Bazan muhalefet, senedde yapılan değişiklik
sebebiyle meydana gelir. Şöyle ki: Bir hadisi, muhtelif isnadlarla bir cemaat
rivayet eder. Bir ravi, aynı hadisi, cemaatten sadece birinin isnâdıyla
birleştirerek rivâyet eder ve fakat isnadlar arasında mevcut olan farkları
belirtmez. Böylece, bu isnad, cemaat tarafından rivayet edilmiş olan isnadlara
muhalif düşer. İsnâdında ortaya çıkan bu muhalefet sebebiyle değişikliğe uğrayan
hadise müdrecü’l-isnâd denir.
Bir de müdrecü’l-metn denen muhalefet çeşidi
vardır. Bu, ravinin, hadisin metnine birşeyler ilave etmesiyle meydana gelir.
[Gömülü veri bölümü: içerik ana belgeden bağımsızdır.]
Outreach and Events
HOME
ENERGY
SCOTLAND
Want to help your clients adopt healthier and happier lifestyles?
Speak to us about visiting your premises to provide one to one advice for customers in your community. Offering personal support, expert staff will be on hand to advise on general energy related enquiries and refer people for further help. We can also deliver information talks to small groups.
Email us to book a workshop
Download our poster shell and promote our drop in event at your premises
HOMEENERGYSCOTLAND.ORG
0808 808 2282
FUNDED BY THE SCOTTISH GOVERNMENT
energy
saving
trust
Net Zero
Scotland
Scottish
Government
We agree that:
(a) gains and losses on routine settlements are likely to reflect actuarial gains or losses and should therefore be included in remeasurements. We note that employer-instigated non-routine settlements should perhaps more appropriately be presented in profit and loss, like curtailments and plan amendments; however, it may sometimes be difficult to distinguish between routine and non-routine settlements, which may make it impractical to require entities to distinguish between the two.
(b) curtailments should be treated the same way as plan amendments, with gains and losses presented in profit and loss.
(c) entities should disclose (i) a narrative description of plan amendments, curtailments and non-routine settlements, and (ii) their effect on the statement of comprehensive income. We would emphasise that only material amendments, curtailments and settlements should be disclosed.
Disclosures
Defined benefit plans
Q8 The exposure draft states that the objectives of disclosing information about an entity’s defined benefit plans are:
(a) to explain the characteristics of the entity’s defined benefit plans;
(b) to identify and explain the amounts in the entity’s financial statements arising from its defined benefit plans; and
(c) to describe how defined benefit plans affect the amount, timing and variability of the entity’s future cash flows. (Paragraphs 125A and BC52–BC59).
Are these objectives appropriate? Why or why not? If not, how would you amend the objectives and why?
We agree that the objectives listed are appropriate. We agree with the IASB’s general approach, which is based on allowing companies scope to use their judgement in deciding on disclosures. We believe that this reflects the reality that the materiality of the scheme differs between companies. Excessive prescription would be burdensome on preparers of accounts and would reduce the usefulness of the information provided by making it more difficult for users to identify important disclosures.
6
İlâve, hadiste geçen garib bir kelimeyi açıklamak maksadıyla olduğu gibi,
hadisin ihtiva ettiği bir hükme dikkat çekmek maksadıyla da olabilir. Her iki
halde de ilave edilen sözü ravi asıl metinden belirtip ayırmaz. Hadîsi ondan
alanlar da ayıklama yapmaksızın rivayet ederler. Böylece o ilave hadisin
aslından zannedilir. Ancak tahkik ehli bu hadisi başka tariklerden gelen
vecihleriyle karşılaştırmak suretiyle bu ziyâdeyi ortaya çıkarabilirler.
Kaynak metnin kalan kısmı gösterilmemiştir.